The Interior Department’s offshore drilling safety chief said more review is needed to gauge whether industry technology is keeping pace as companies push into increasingly risky climates, suggesting a “time-out” could be needed in the future.
James Watson’s comments arrive as oil companies are drilling in ever-deeper waters and more remote regions, including the Arctic, in search of new finds. Watson noted that existing technology and management systems are continually being used in “higher and higher risk areas.”
“So I think there is a role for someone outside of the business to actually be able to say ‘time-out,’ we are now stretched about as far as we might want to be stretched with the technology that has been in place for 10, 20 years or whatever,” said Watson, head of Interior’s Bureau of Safety and Environmental Enforcement.
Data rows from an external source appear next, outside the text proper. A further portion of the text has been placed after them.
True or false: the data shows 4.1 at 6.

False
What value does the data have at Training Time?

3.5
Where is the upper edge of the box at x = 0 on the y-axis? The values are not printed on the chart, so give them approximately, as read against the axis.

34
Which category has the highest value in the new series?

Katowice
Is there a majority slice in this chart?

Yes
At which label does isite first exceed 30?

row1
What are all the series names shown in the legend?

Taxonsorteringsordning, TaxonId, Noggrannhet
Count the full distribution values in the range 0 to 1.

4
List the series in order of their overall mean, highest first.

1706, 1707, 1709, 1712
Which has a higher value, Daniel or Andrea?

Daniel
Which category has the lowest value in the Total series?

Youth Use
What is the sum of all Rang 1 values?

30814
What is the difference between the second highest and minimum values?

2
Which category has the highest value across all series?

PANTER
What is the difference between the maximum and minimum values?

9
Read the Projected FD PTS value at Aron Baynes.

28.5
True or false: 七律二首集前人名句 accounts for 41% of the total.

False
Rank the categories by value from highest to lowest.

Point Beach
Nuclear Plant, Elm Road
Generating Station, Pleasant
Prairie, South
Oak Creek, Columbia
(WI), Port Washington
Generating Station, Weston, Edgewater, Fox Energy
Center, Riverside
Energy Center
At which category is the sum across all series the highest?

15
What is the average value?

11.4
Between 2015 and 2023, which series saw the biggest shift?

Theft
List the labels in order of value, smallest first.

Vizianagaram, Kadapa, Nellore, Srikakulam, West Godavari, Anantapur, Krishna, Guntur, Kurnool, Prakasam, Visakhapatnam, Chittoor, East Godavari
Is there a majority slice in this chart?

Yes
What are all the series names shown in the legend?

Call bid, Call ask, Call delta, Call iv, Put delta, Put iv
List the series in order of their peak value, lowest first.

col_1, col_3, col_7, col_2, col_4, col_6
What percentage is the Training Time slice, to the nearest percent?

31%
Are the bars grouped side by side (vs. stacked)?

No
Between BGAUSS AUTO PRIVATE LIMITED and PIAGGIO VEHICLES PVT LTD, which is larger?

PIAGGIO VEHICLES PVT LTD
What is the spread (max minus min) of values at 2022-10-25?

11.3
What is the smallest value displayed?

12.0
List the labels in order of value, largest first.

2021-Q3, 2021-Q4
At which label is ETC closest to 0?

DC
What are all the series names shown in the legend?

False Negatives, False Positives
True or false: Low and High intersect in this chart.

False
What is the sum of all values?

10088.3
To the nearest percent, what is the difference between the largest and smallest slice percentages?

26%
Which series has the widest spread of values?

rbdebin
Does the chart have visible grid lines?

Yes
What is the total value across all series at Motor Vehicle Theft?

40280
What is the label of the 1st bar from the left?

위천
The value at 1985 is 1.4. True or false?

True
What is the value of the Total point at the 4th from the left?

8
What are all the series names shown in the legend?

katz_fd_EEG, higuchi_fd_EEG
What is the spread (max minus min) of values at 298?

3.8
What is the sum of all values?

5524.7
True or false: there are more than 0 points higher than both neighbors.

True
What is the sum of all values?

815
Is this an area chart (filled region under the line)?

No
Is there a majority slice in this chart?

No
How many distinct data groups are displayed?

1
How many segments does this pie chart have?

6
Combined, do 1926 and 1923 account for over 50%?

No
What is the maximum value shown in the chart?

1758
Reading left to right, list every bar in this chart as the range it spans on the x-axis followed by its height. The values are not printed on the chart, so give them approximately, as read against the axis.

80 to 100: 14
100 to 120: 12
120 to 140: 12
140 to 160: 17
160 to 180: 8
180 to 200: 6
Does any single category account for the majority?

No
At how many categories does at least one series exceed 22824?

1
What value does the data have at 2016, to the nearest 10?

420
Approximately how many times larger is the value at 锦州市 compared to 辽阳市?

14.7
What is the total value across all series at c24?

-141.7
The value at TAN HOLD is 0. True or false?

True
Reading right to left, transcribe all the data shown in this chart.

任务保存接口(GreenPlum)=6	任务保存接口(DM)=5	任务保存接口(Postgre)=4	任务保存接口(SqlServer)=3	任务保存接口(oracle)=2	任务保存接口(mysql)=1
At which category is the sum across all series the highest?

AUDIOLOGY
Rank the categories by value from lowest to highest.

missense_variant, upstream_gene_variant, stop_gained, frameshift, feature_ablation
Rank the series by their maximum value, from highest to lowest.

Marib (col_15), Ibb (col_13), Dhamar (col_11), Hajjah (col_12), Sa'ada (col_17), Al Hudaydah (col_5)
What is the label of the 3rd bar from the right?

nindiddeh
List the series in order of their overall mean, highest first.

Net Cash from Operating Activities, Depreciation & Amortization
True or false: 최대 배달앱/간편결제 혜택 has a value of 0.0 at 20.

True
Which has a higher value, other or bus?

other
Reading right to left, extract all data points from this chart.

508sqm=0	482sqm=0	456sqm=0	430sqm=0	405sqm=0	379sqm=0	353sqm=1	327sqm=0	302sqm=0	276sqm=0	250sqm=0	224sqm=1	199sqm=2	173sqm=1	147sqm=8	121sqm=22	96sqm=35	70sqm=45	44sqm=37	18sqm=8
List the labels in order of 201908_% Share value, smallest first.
“I think that at some point there is an important role that the government needs to play in saying well, wait a minute, let’s just see where we are, and before we stretch that technology another step, is there some work that needs to be done in the applied research area to create a better system of something that is designed specifically for the conditions that we now operate in,” he said at a drilling event hosted by the Center for Strategic and International Studies.
Watson, whom The Hill profiled here, said he is “intrigued” by an environmentalist’s suggestion at the same event for a periodic outside review of the industry’s technological and management capacity.
Elgie Holstein of the Environmental Defense Fund (EDF) suggested a “periodic technology and managerial review” of the industry carried out by an outside organization such as the National Academy of Sciences or the National Academy of Public Administration.
He suggested such reviews could be conducted when the Interior Department is crafting its five-year offshore leasing plans. The current plan runs from 2012-2017 and includes, in the later years, lease sales for Arctic waters off Alaska’s coast.
“It is a concept that goes hand in hand with the recognition that offshore oil drilling over time is going to become nothing but more complex, the environments will become more challenging, the equipment will be more complex to operate, the managerial challenges of coordinating everybody on the rig and off the rig will become that much greater,” Holstein, EDF’s senior director of strategic planning, told reporters after the event.
Discussion of broad, future reviews of the industry’s technology come as companies are already drilling in deep, high-pressure waters in the Gulf of Mexico, and beginning the early stages of Arctic exploration.
Watson’s agency recently gave Royal Dutch Shell permission to conduct preliminary drilling off Alaska’s northern coast, but the company did not win approval to drill into oil-bearing subsea zones and has abandoned that effort for this year.
Interior has beefed up drilling and rig safety regulations and overhauled oversight in the wake of the 2010 BP oil spill.
At Tuesday’s event, Watson and industry officials — including Charlie Williams, who leads the industry’s Center for Offshore Safety — discussed their ongoing work to boost safety practices.
But with companies pushing into more and more extreme and remote environments and higher pressures, Watson said an additional way to see if technology is keeping pace might be needed.
“In an industry that is constantly exploring and pressing its technology forward, I think you also need another mechanism, and I don’t know what it is. I don’t think we have got it quite yet,” he said.